### What is required
Each record is to be printed again exactly, though not its pictures.

Excerpts from a dataset:
****************************************

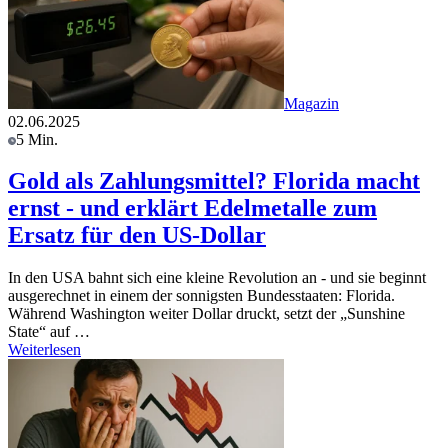
Magazin
02.06.2025
5 Min.
Gold als Zahlungsmittel? Florida macht
ernst - und erklärt Edelmetalle zum
Ersatz für den US-Dollar
In den USA bahnt sich eine kleine Revolution an - und sie beginnt
ausgerechnet in einem der sonnigsten Bundesstaaten: Florida.
Während Washington weiter Dollar druckt, setzt der „Sunshine
State“ auf …
Weiterlesen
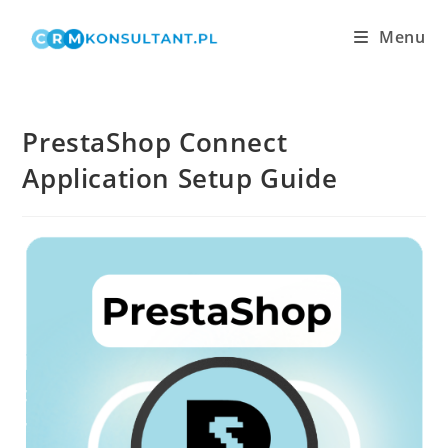
Skip
Menu
to
content
PrestaShop Connect
Application Setup Guide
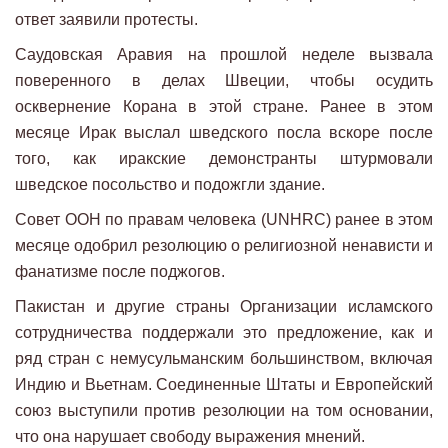
ответ заявили протесты.
Саудовская Аравия на прошлой неделе вызвала
поверенного в делах Швеции, чтобы осудить
осквернение Корана в этой стране. Ранее в этом
месяце Ирак выслал шведского посла вскоре после
того, как иракские демонстранты штурмовали
шведское посольство и подожгли здание.
Совет ООН по правам человека (UNHRC) ранее в этом
месяце одобрил резолюцию о религиозной ненависти и
фанатизме после поджогов.
Пакистан и другие страны Организации исламского
сотрудничества поддержали это предложение, как и
ряд стран с немусульманским большинством, включая
Индию и Вьетнам. Соединенные Штаты и Европейский
союз выступили против резолюции на том основании,
что она нарушает свободу выражения мнений.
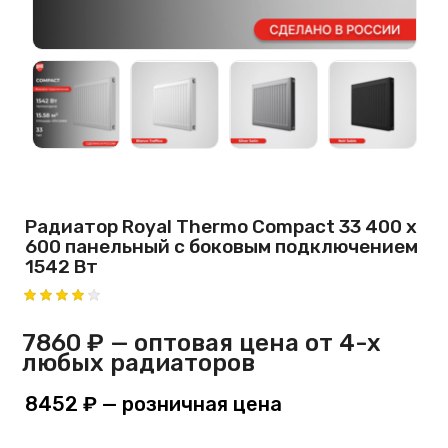
Радиатор Royal Thermo Compact 33 400 х
600 панельный с боковым подключением
1542 Вт
7860 ₽
— оптовая цена от 4-х
любых радиаторов
8452 ₽
— розничная цена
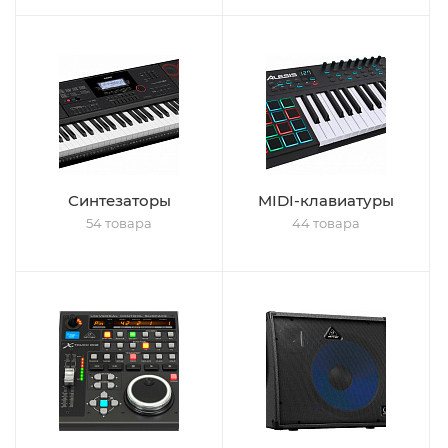
Синтезаторы
MIDI-клавиатуры
54 товара
44 товара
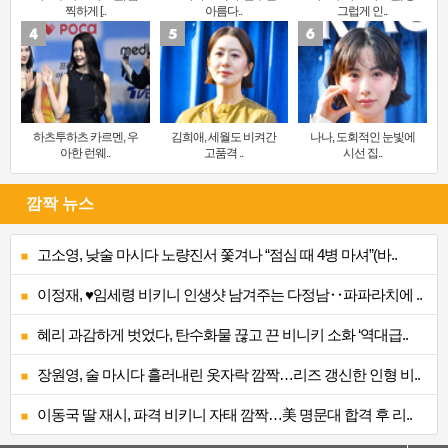
찍하게 [..
아름다..
그럽게 인..
하츠투하츠 카르멘, 우
김희애, 세월도 비켜간
나나, 도회적인 눈빛에
아한 런웨..
고품격 ..
시선 집..
깜짝 뉴스
고소영, 낮술 마시다 노량진서 쫓겨나 “점심 때 4병 마셔”(바..
이정재, ♥임세령 비키니 인생샷 남겨주는 다정남‥파파라치에 ..
혜리 과감하게 벗었다, 탄수화물 끊고 끈 비니키 소화 ‘역대급..
장원영, 술 마시다 흘러내린 옷자락 깜짝…리즈 갱신한 인형 비..
이동국 딸 재시, 파격 비키니 자태 깜짝…美 명문대 합격 후 리..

****************************************

### Reply
Magazin
02.06.2025
5 Min.
Gold als Zahlungsmittel? Florida macht
ernst - und erklärt Edelmetalle zum
Ersatz für den US-Dollar
In den USA bahnt sich eine kleine Revolution an - und sie beginnt
ausgerechnet in einem der sonnigsten Bundesstaaten: Florida.
Während Washington weiter Dollar druckt, setzt der „Sunshine
State“ auf …
Weiterlesen
Skip
Menu
to
content
PrestaShop Connect
Application Setup Guide
ответ заявили протесты.
Саудовская Аравия на прошлой неделе вызвала
поверенного в делах Швеции, чтобы осудить
осквернение Корана в этой стране. Ранее в этом
месяце Ирак выслал шведского посла вскоре после
того, как иракские демонстранты штурмовали
шведское посольство и подожгли здание.
Совет ООН по правам человека (UNHRC) ранее в этом
месяце одобрил резолюцию о религиозной ненависти и
фанатизме после поджогов.
Пакистан и другие страны Организации исламского
сотрудничества поддержали это предложение, как и
ряд стран с немусульманским большинством, включая
Индию и Вьетнам. Соединенные Штаты и Европейский
союз выступили против резолюции на том основании,
что она нарушает свободу выражения мнений.
Радиатор Royal Thermo Compact 33 400 х
600 панельный с боковым подключением
1542 Вт
7860 ₽
— оптовая цена от 4-х
любых радиаторов
8452 ₽
— розничная цена
Синтезаторы
MIDI-клавиатуры
54 товара
44 товара
찍하게 [..
아름다..
그럽게 인..
하츠투하츠 카르멘, 우
김희애, 세월도 비켜간
나나, 도회적인 눈빛에
아한 런웨..
고품격 ..
시선 집..
깜짝 뉴스
고소영, 낮술 마시다 노량진서 쫓겨나 “점심 때 4병 마셔”(바..
이정재, ♥임세령 비키니 인생샷 남겨주는 다정남‥파파라치에 ..
혜리 과감하게 벗었다, 탄수화물 끊고 끈 비니키 소화 ‘역대급..
장원영, 술 마시다 흘러내린 옷자락 깜짝…리즈 갱신한 인형 비..
이동국 딸 재시, 파격 비키니 자태 깜짝…美 명문대 합격 후 리..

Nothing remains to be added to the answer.